Mais moins glorieux à présent, Isayama se rappelle aussi comment, frêle comme une brindille, il perdait constamment les matchs lors des traditionnels tournois de sumo pour enfants organisés dans son école ; ou bien encore quand, toujours lorsqu’il était enfant, il batifolait dans la rivière de son village avec tous ses amis qui, tous, ont osé à un moment plonger d’un endroit très élevé..., tous sauf lui. Aïe ! : "Je reconnais que je suis inférieur", dira-t-il alors en évoquant ces souvenirs douloureux pour son estime personnelle, peut-être une des raisons qui lui font dire de surcroît :"Je ne veux pas vraiment me rappeler de mon enfance ..." avant de rajouter en grand fan d’arts martiaux : "Mais J’adore ce qui est fort, et j’ai eu ce désir profond de modifier mon physique."

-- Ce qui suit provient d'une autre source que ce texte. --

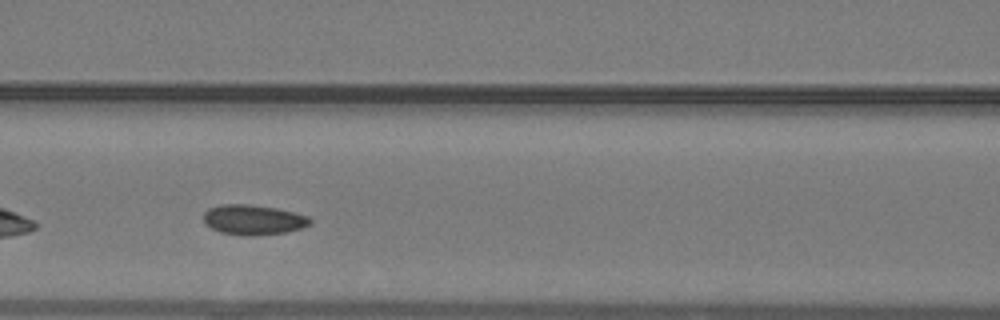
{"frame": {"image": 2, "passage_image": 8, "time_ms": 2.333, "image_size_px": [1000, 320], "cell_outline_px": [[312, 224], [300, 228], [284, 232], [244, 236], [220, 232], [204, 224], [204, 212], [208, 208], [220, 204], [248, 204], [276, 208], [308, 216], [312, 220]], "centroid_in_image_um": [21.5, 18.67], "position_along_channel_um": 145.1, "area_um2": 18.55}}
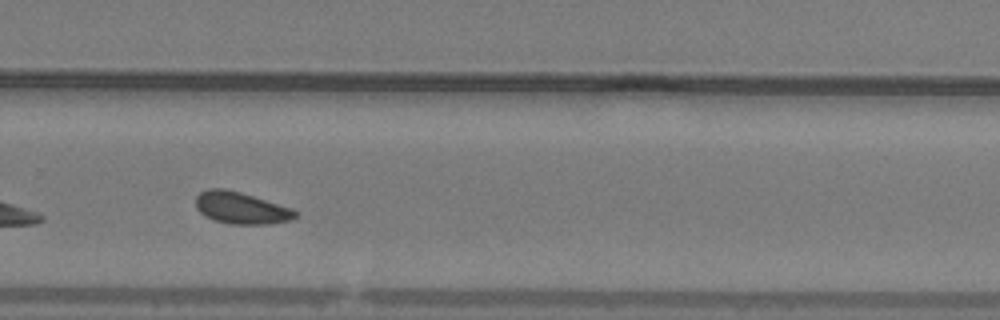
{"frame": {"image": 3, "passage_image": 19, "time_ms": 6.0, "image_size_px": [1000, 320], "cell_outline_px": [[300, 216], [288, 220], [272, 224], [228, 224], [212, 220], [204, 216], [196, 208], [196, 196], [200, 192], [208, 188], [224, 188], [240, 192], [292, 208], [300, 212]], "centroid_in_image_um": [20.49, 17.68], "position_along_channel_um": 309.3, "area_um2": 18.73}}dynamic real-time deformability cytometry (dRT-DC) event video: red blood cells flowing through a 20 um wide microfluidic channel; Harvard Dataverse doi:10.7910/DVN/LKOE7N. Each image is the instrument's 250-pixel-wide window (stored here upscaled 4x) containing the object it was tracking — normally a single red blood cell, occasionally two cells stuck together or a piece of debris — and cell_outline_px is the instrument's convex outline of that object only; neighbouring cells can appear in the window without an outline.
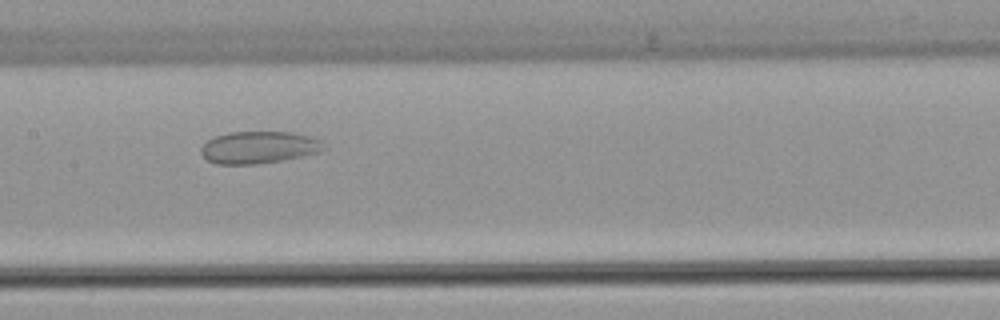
{"species": "common noctule bat (a hibernating species)", "species_latin": "Nyctalus noctula", "temperature_condition": "warm", "stored_images_in_passage": 48, "camera_frame_rate_fps": 3000, "um_per_image_px": 0.085, "animal": {"sex": "female", "body_mass_g": 22.7, "forearm_length_mm": 54.2}, "frame": {"image": 1, "passage_image": 22, "time_ms": 7.0, "image_size_px": [1000, 320], "cell_outline_px": [[328, 148], [320, 152], [280, 160], [256, 164], [216, 164], [208, 160], [200, 152], [200, 148], [208, 140], [216, 136], [228, 132], [292, 132], [312, 136], [320, 140]], "centroid_in_image_um": [22.02, 12.52], "position_along_channel_um": 185.4, "area_um2": 23.0}}
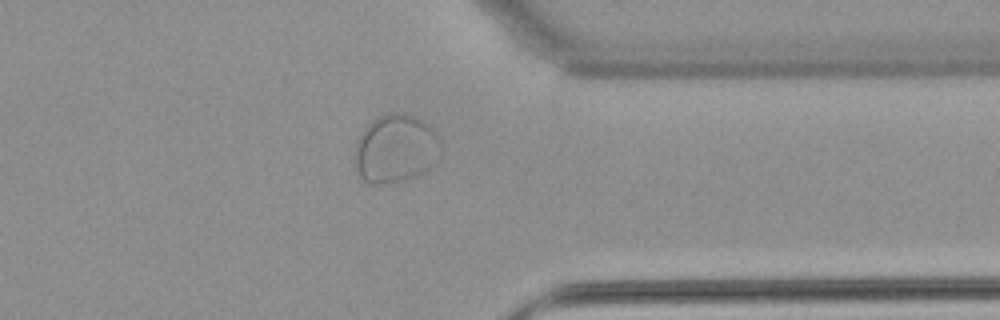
{"frame": {"image": 2, "passage_image": 37, "time_ms": 12.0, "image_size_px": [1000, 320], "cell_outline_px": [[440, 156], [436, 164], [424, 172], [416, 176], [404, 180], [380, 184], [368, 184], [352, 168], [356, 140], [364, 128], [372, 120], [380, 116], [392, 112], [400, 112], [424, 120], [440, 136]], "centroid_in_image_um": [33.61, 12.65], "position_along_channel_um": 377.8, "area_um2": 35.08}}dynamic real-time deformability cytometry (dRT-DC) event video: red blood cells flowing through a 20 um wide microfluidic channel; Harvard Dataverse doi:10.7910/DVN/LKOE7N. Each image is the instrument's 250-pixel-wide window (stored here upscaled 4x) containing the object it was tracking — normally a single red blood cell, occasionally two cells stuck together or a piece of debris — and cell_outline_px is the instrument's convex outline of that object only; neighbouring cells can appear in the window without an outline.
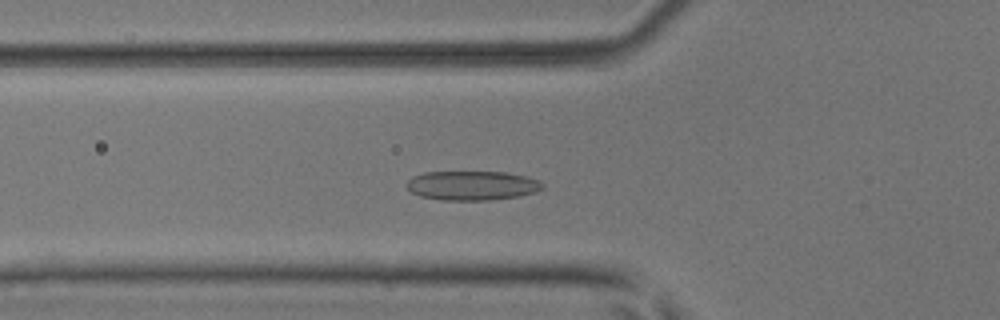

Ce goût précis et signifiant pour les arts martiaux nous conduit à nous intéresser à un détail intéressant et particulièrement révélateur. Quand on lui demande : "utilisez-vous un modèle pour les Titans ?", il répond d’abord : "J’ai décidé de dessiner un shonen [1] basé sur des Titans parce qu’ ils ont une apparence brute et grossière, une aura imposante, qui provoque un sentiment d’insécurité pour les lecteurs. Ce type d’ambiance me parlait beaucoup par résurgence. J’aime, pour accentuer ce sentiment de peur primale, laisser le lecteur imaginer ce qui n’est pas représenté dans les cases."
Mais pas seulement imaginer, puisqu’il rajoute : "J’ai toujours aimé penser à des monstres depuis que je suis à l’école maternelle, ce qui m’a donné le goût pour les sports de combat. Alors, pour la version d’un Titan, j’ai utilisé comme modèle le corps de l’artiste martial Yushin Okami. Mon idéal est le physique d’un artiste martial mixte moyen. Mais J’utilise seulement la forme globale du corps comme modèle, rien dans le détail précisément. Il y a aussi un artiste martial mixte nommé Alistair Overeem, dont je suis fan, qui a ce petit visage et ces trapèzes développés qui lui donnent un physique vraiment intimidant, il m’a également servi de modèle."
Le créateur a souvent évoqué aussi, au détour d’un entretien, son effroi (on y revient toujours) devant ce client aviné affalé sur le comptoir du cybercafé où il avait trouvé un travail de nuit quand il était jeune. Le poivrot, celui qui lui a vraiment donné par la suite l’idée de dessiner des titans, l’avait saisi au col, rendu incapable d’articuler le moindre mot intelligible, et transformé soudain, en "créature" avec laquelle il était impossible d’échanger : "Je ressentais la peur de rencontrer une personne avec qui je ne pouvais pas communiquer" dira-t-il encore, ce qui fera considérer au futur mangaka que "l’être humain peut être l’animal le plus familier et... le plus effrayant du monde !"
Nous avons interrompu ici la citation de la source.